August 17th, 2006 — Mac, Rants, Research, Software
My colleagues and I were finally able to publish our Autonet research at a conference in Chicago. Being the lead author, I hopped on a flight to the Windy City last Tuesday to present the results of our work. When I arrived at the hotel, I met the other two speakers scheduled for the afternoon session. The first one was busy setting up his Dell at the podium while the audience slowly began to fill the room. The second speaker had no laptop, only a USB drive with his slides; he was hoping to borrow the first speaker’s Dell.

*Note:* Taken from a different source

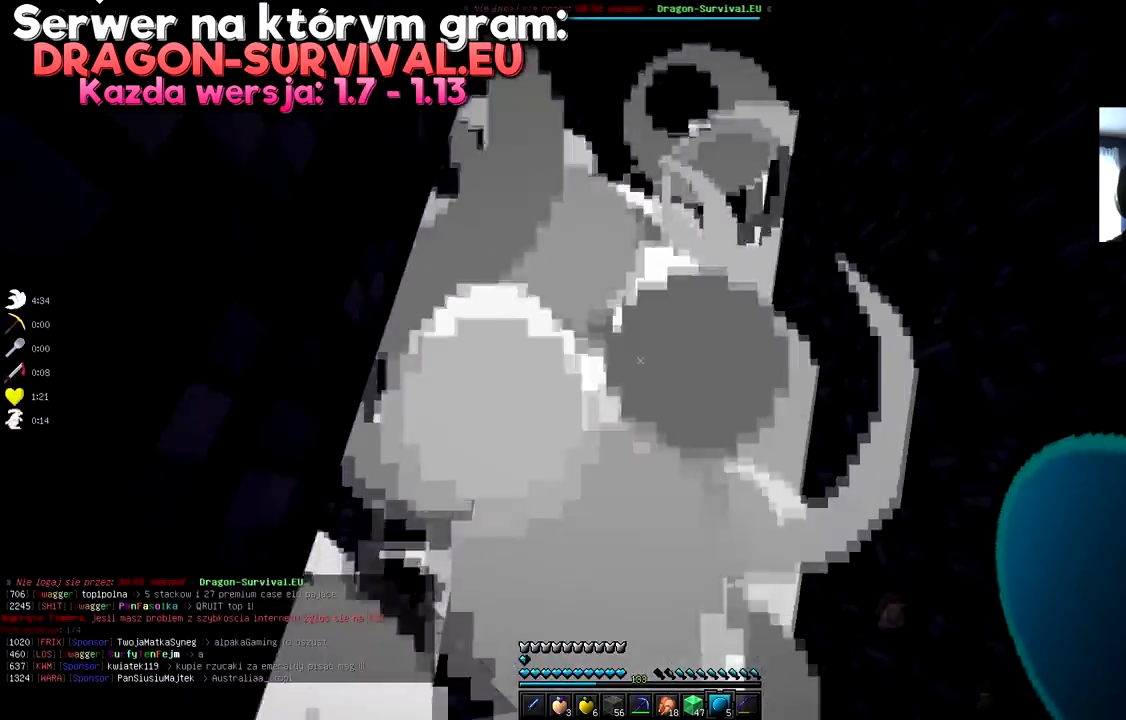
{"keys": ["d"], "mouse": [], "events": [[451, "d", "down"]]}
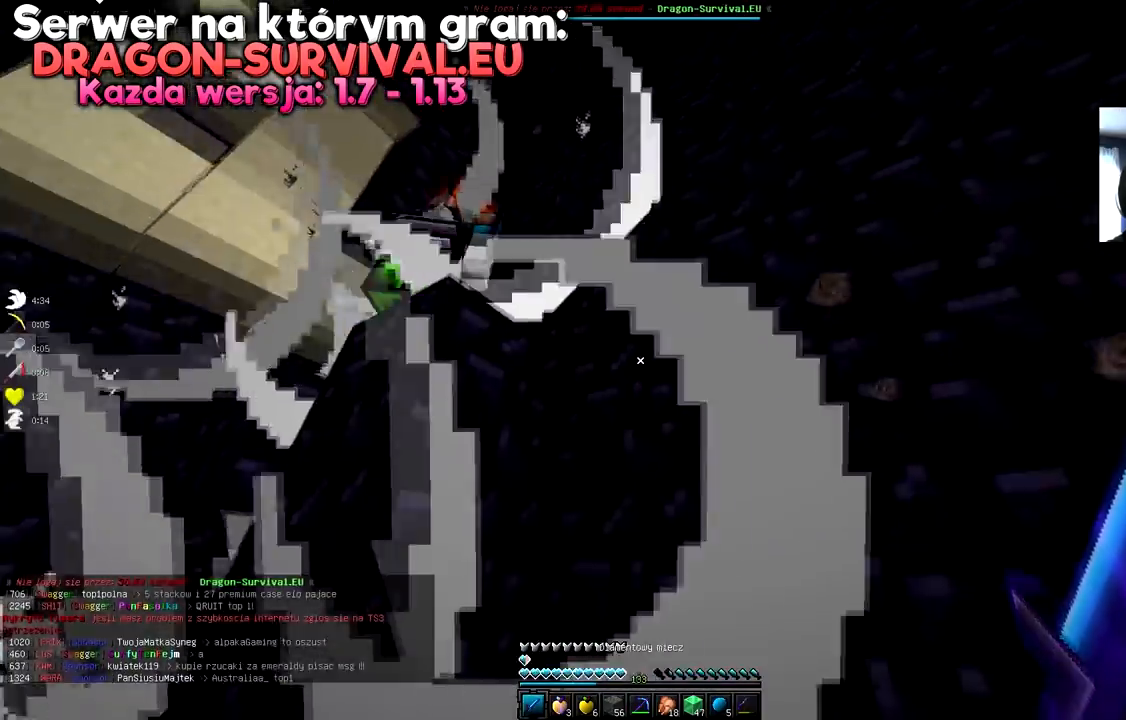
{"keys": [], "mouse": [], "events": [[233, "d", "up"]]}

We were about two minutes away from showtime when the projection screen suddenly froze. Here’s what everyone in the audience saw:
It turned out that the guy’s Dell was crashing whenever he tried to start his PowerPoint presentation. Rebooting didn’t help. Windows insisted on giving him the Blue Screen of Death.
By this time, we were now late. Frustrated, the two speakers saw me typing on my Mac and asked if I could help. I walked up to the podium, plugged my Mac into the projector, loaded both of their presentations into Keynote, and returned to my seat. The first speaker then began his presentation using my PowerBook. Then the second speaker. Then me.
No BSoD. No crashing. It just worked. My Mac saved the day!